(Collected data)
◆ ◆ ◆ ◆ ◆

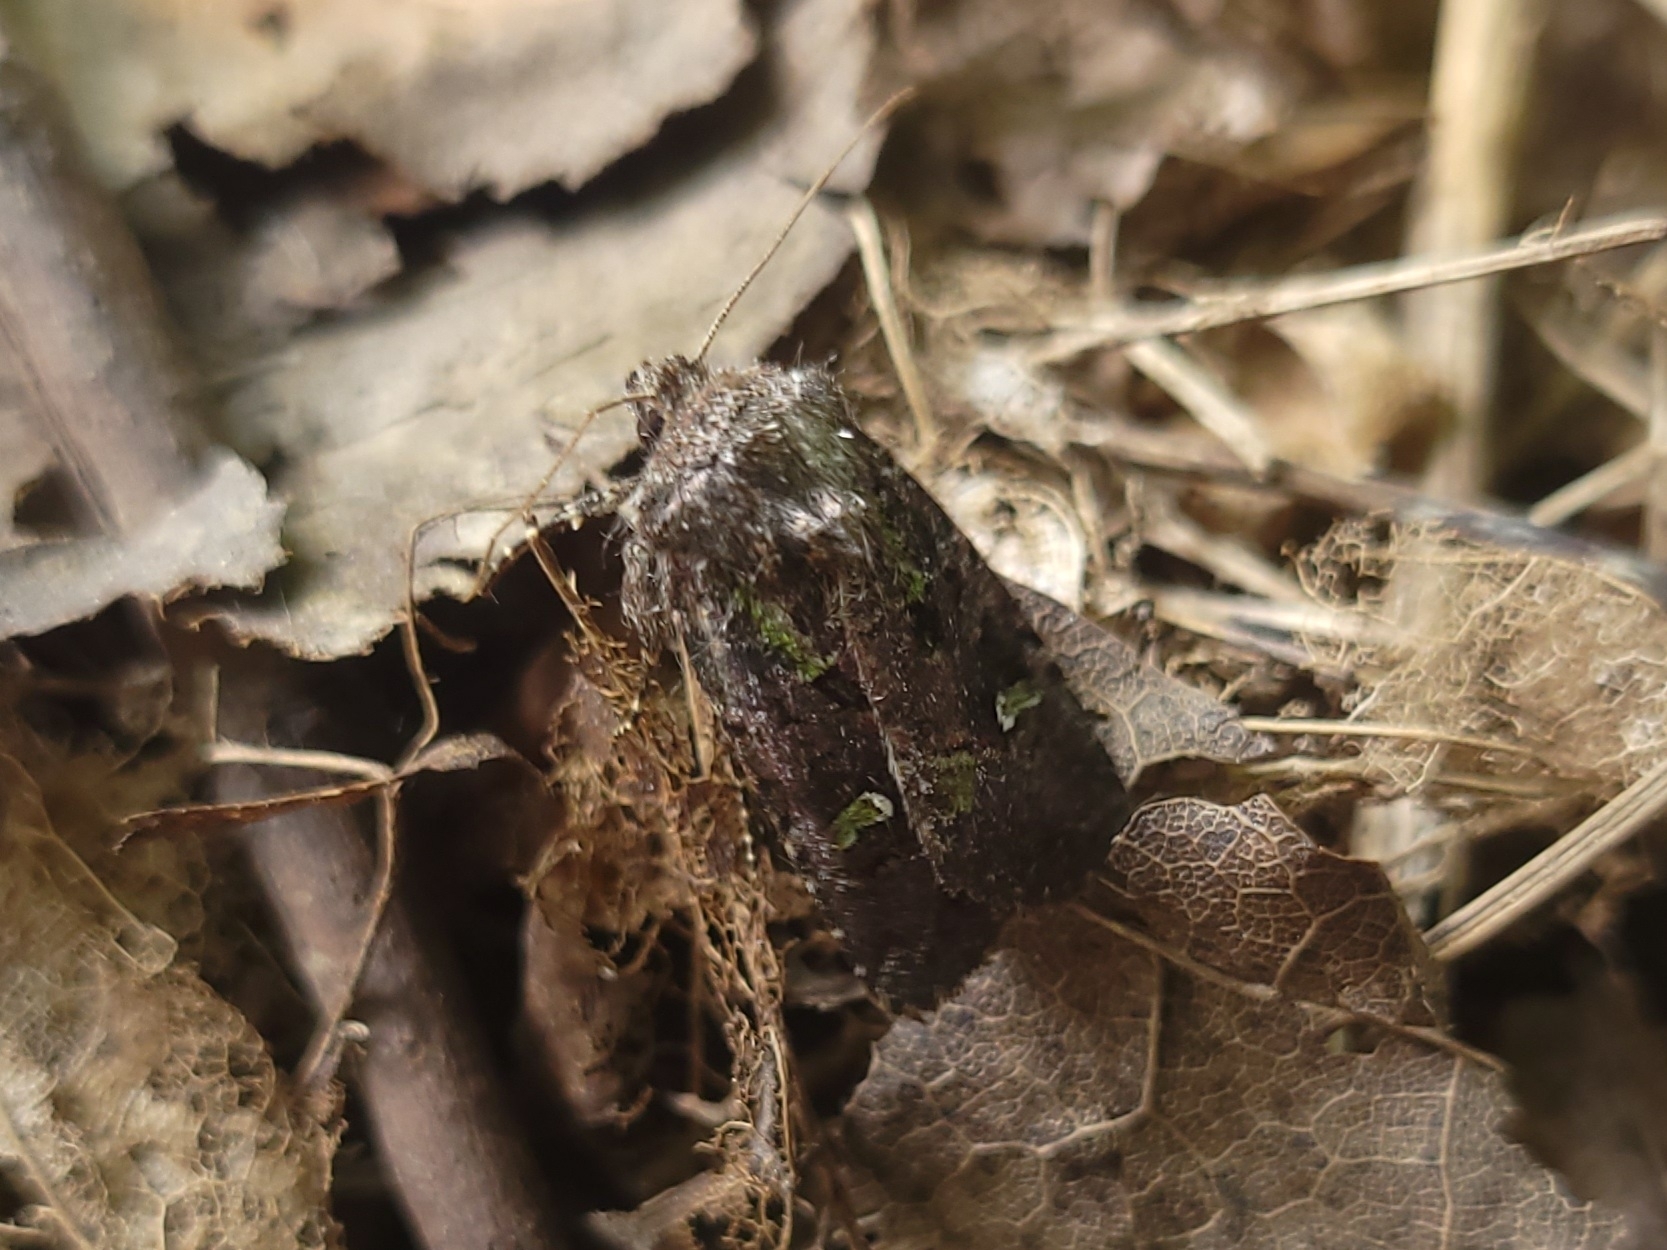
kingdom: Animalia
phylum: Arthropoda
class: Insecta
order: Lepidoptera
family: Noctuidae
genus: Lacinipolia
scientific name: Lacinipolia renigera
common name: Kidney-spotted minor
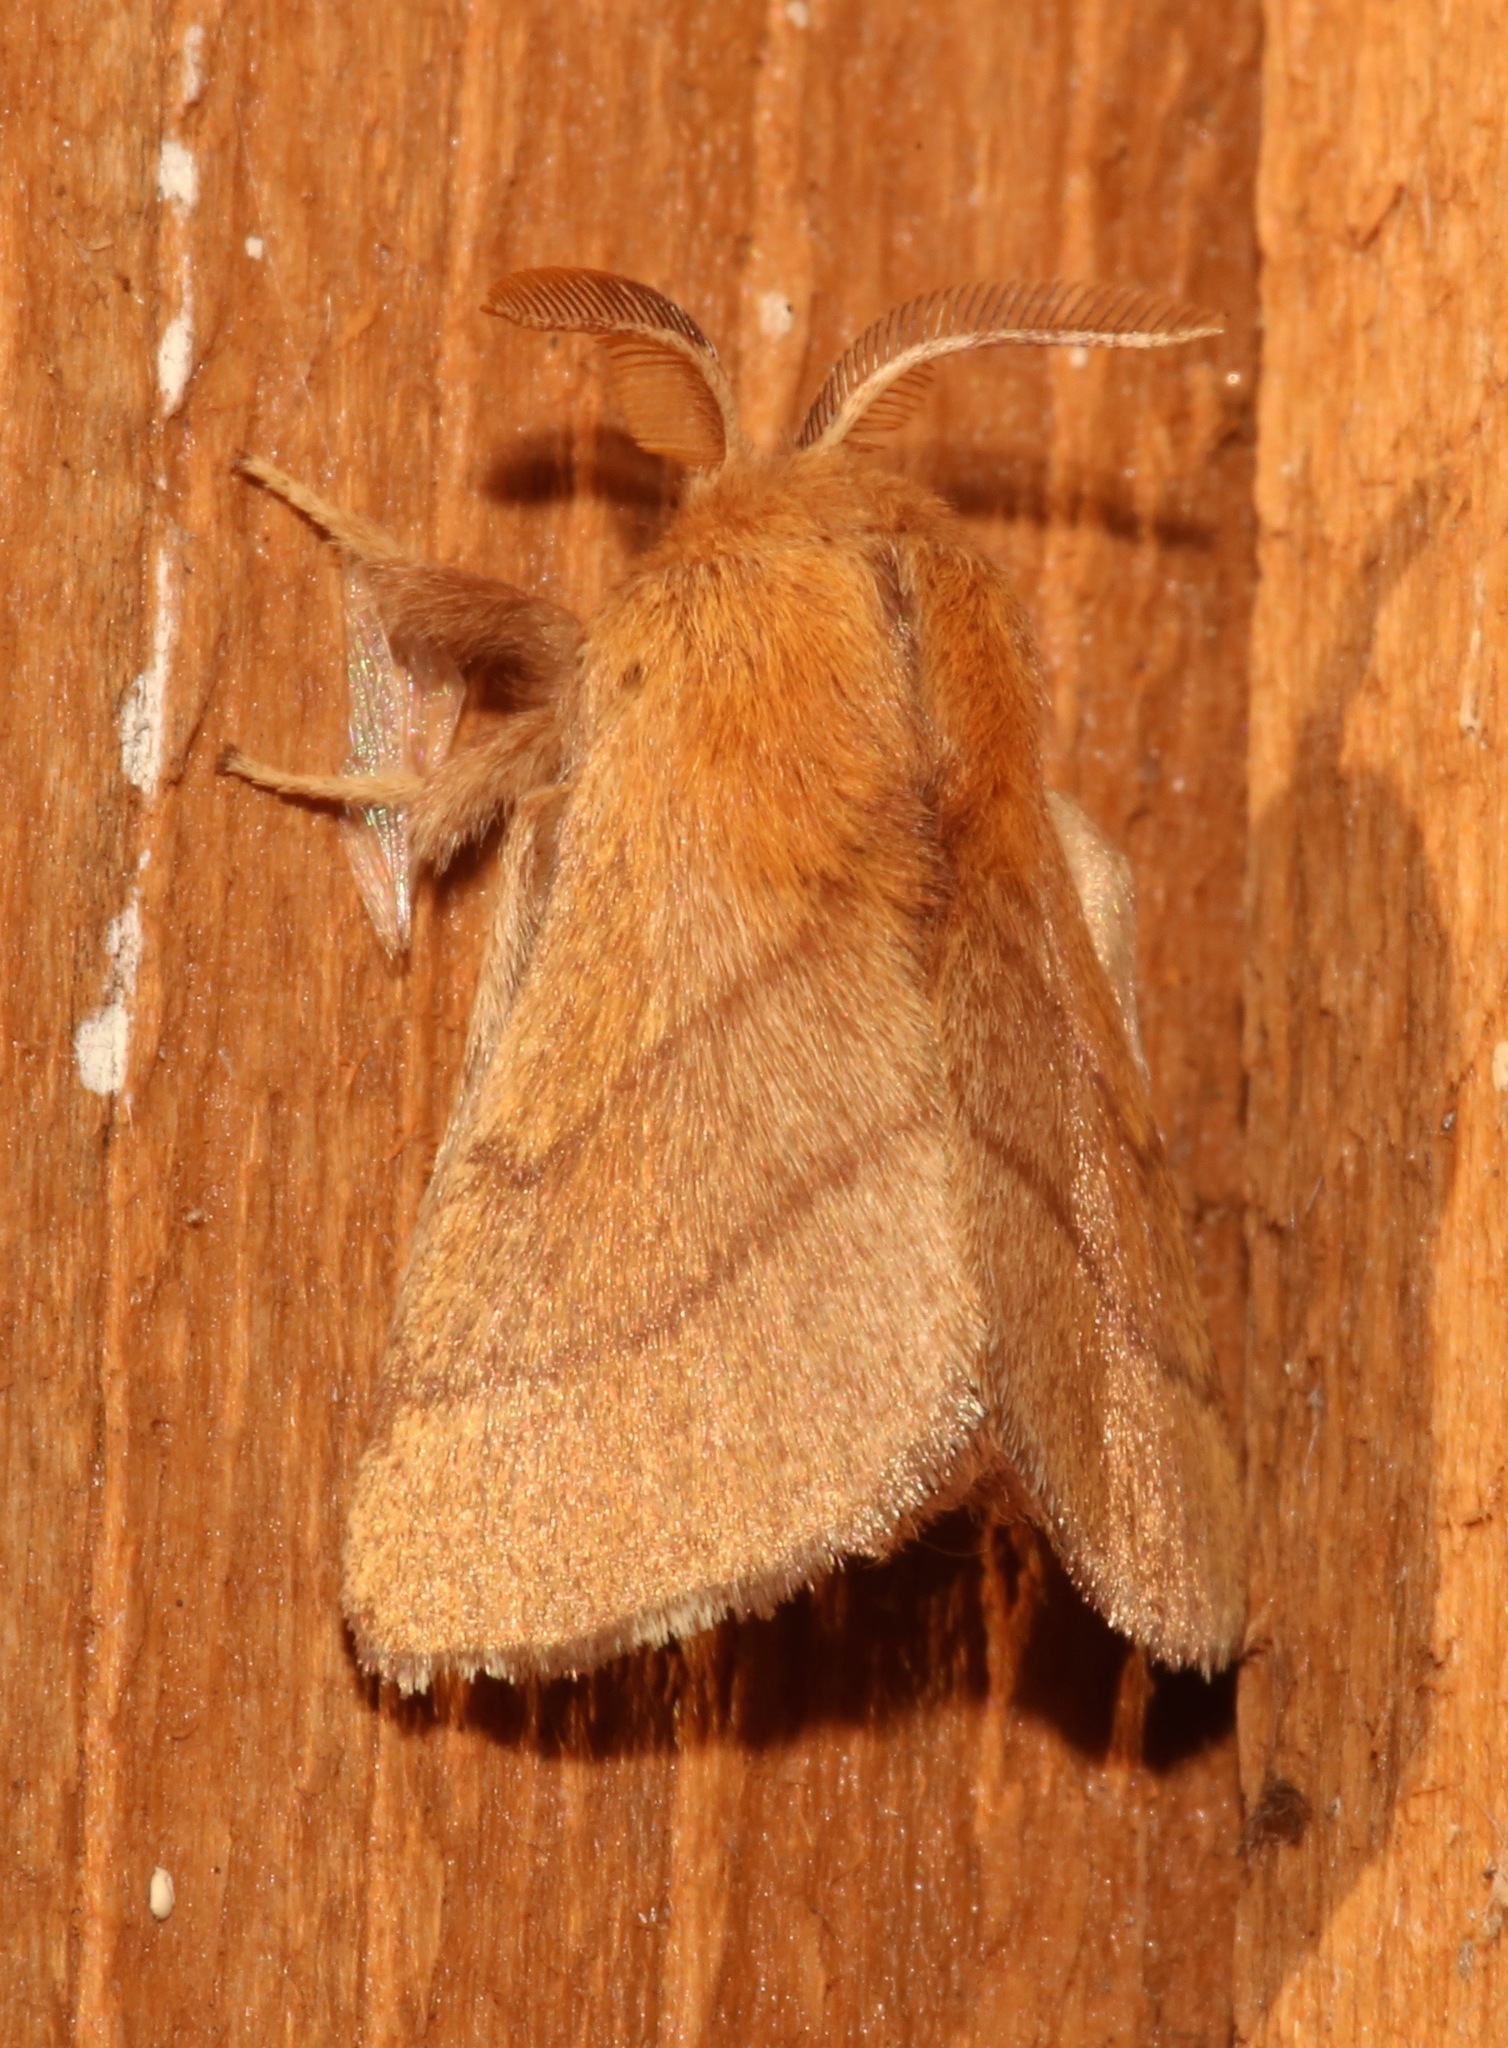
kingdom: Animalia
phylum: Arthropoda
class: Insecta
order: Lepidoptera
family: Lasiocampidae
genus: Malacosoma
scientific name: Malacosoma disstria
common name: Forest tent caterpillar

◆ ◆ ◆ ◆ ◆

Given request – Could you render every line of the entries above as a JSON list of strings, with one string per line and no blank lines? Leave the pictures out.

The output –
[
  "kingdom: Animalia",
  "phylum: Arthropoda",
  "class: Insecta",
  "order: Lepidoptera",
  "family: Noctuidae",
  "genus: Lacinipolia",
  "scientific name: Lacinipolia renigera",
  "common name: Kidney-spotted minor",
  "kingdom: Animalia",
  "phylum: Arthropoda",
  "class: Insecta",
  "order: Lepidoptera",
  "family: Lasiocampidae",
  "genus: Malacosoma",
  "scientific name: Malacosoma disstria",
  "common name: Forest tent caterpillar"
]